The “B” then measured @ 25K2 Ω and the “C” @ 24K8 Ω across lugs #1 & #3  . . . .

Position     “B” Value     “C” Value

  • Full Left         0 Ω               0 Ω
  •  8:00            3K3 Ω          0K6 Ω
  •  9:00            9K2 Ω         11K7 Ω
  • 10:00         15K1 Ω         20K1 Ω
  • 11:00         17K2 Ω         23K8 Ω
  • 12:00         19K4 Ω         24K1 Ω
  •  1:00          21K9 Ω         24K4 Ω
  •  2:00          23K5 Ω         24K8 Ω
  •  3:00          24K7 Ω         24K6 Ω
  •  4:00          25K4 Ω         24K2 Ω
  • Full Rt        25K2 Ω         24K8 Ω

Sorry for sloppy list format, I couldn’t find my graph paper to do a proper graph. Still, it tends to support the concept that adding a resistor across lugs #1 & #3 of a pot does change its taper.

And after doing all of this, it occurs to me that the “sweep” behavior (taper) of a Tone pot is not as critical as Volume, Gain or Drive.

So, I shall go with the B50K dual-gang concentric pot and strap a 50K resistor across lugs #1 & #3 for the Tone pot.
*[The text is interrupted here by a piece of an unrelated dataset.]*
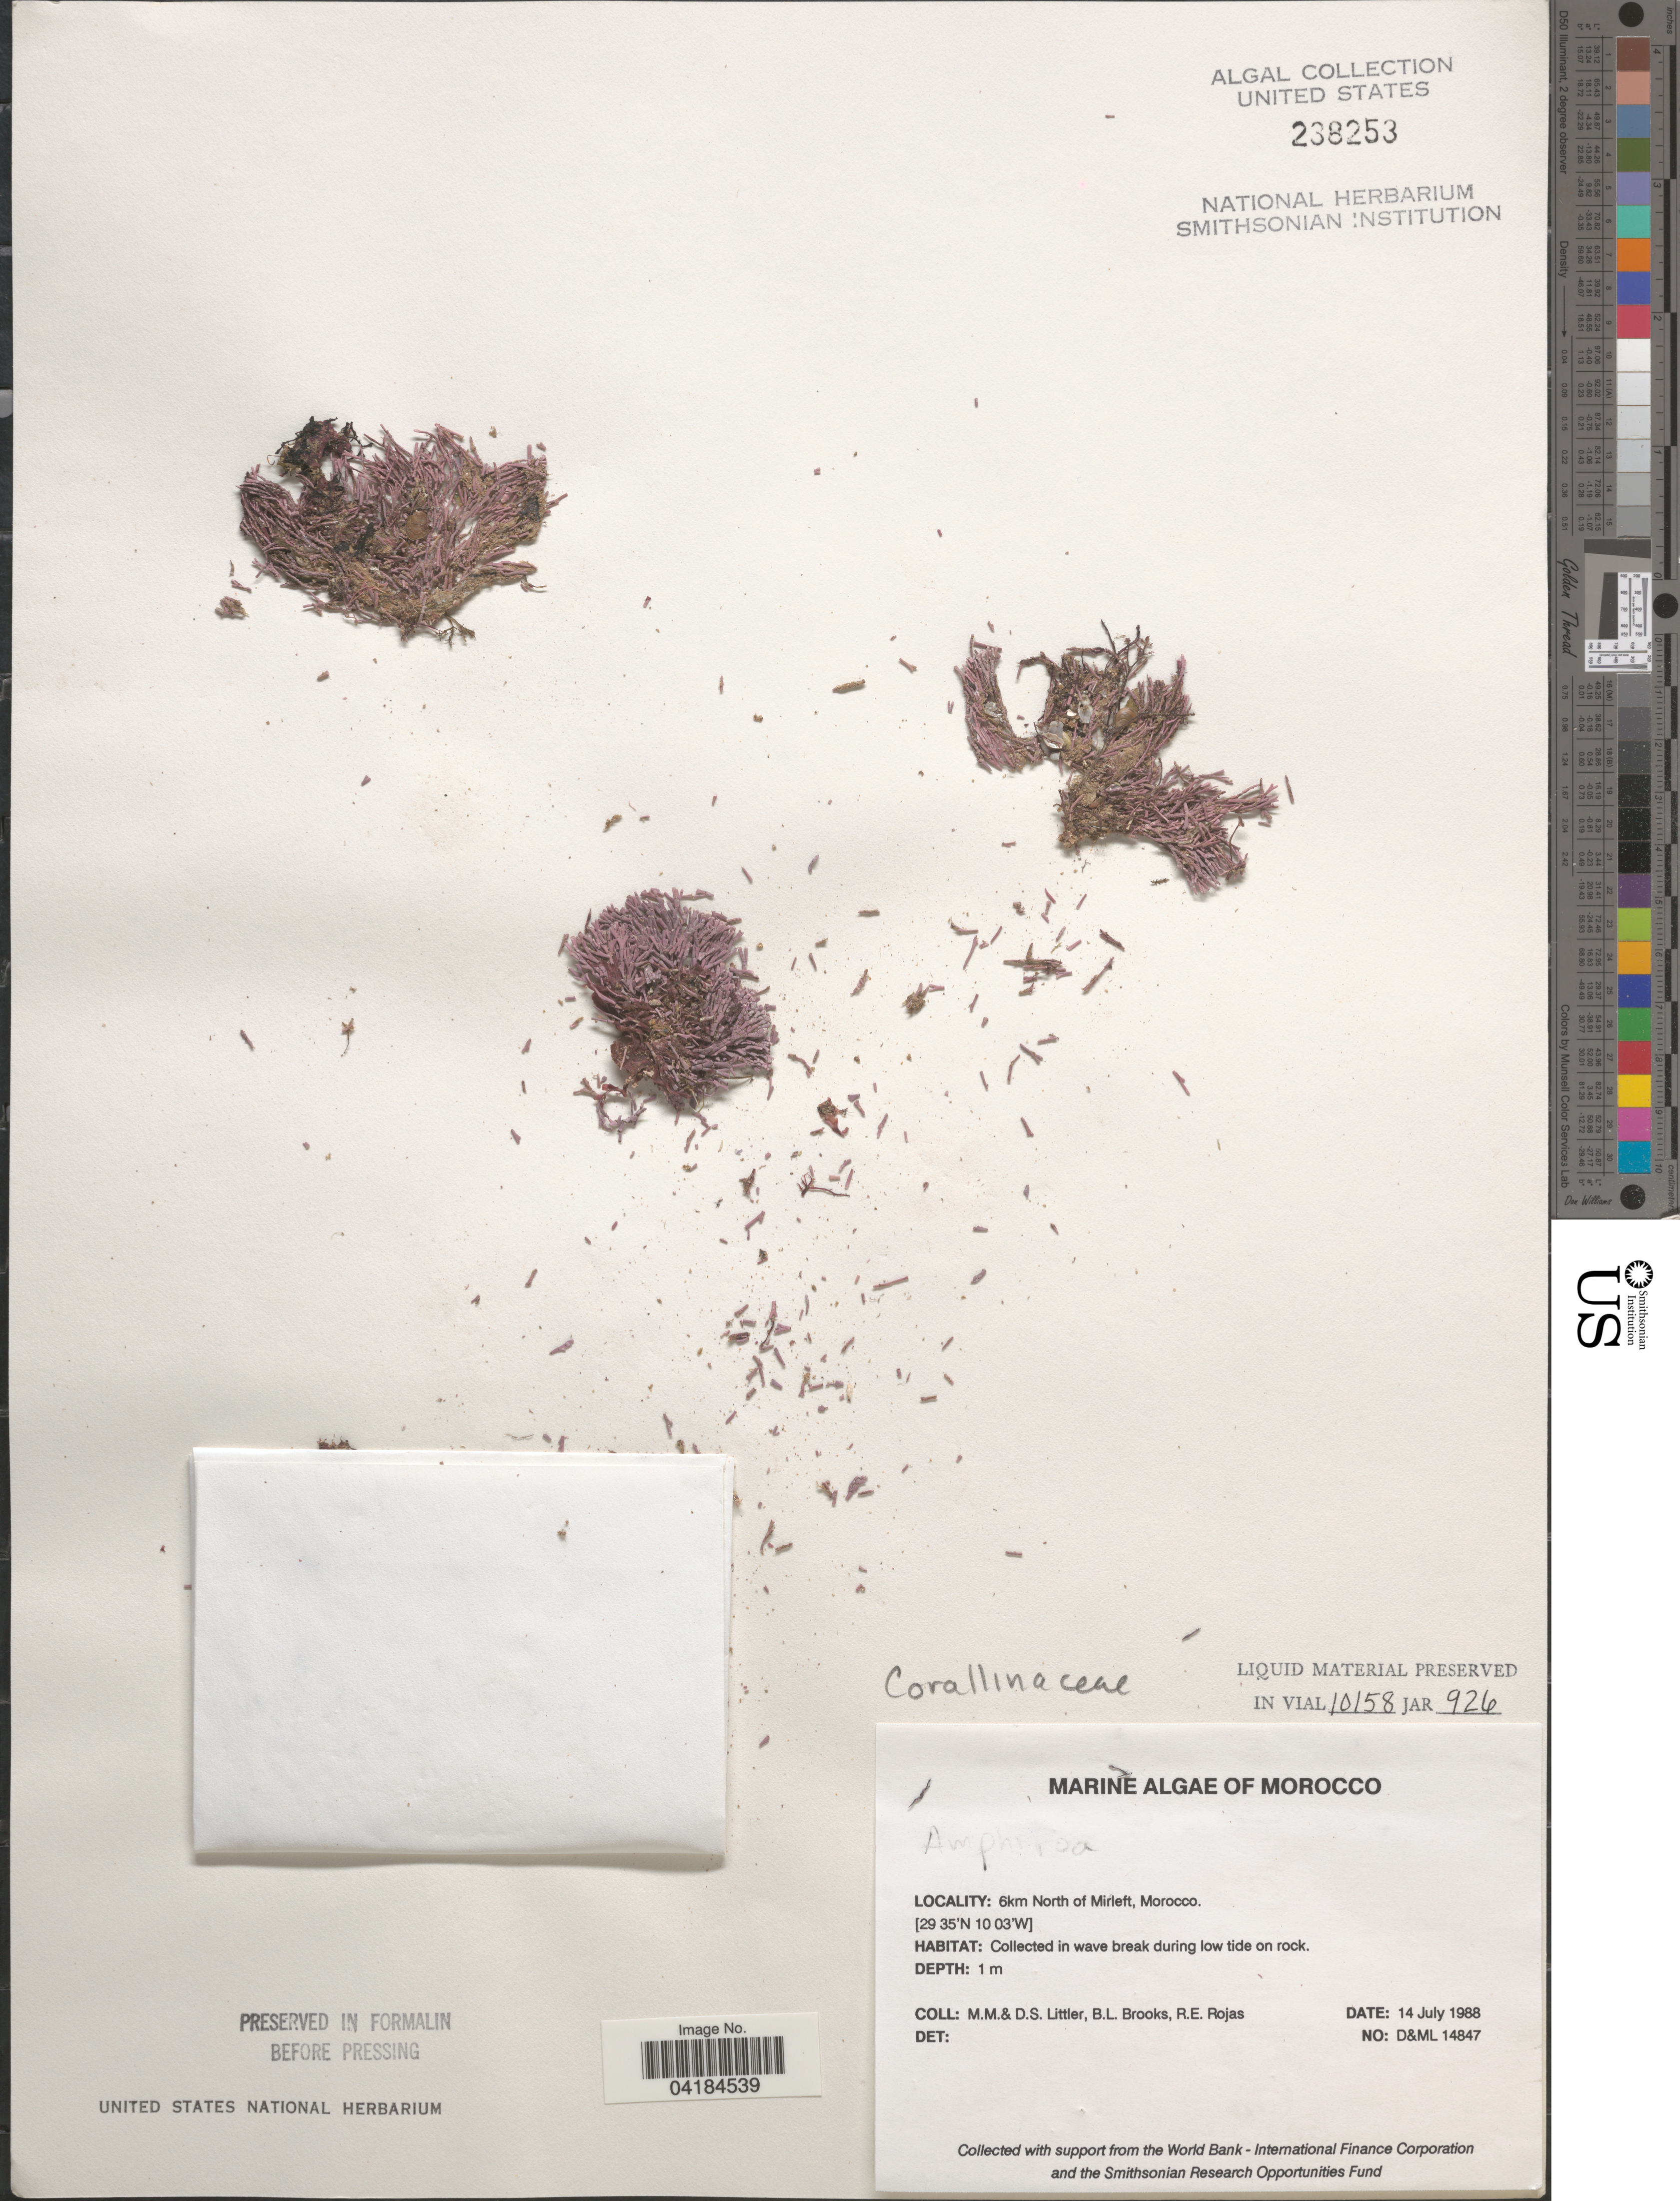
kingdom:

I’ll just live with the tiny bit of weirdness toward the extreme full-right position.

Thanks for the feedback Wilkie. Your initial counter-point prompted me to do the manual measurements and re-acquaint myself with the “mathematic visual” aspect of pot tapes. Good link too, by the way. Thanks for that. I gotta new bookmark!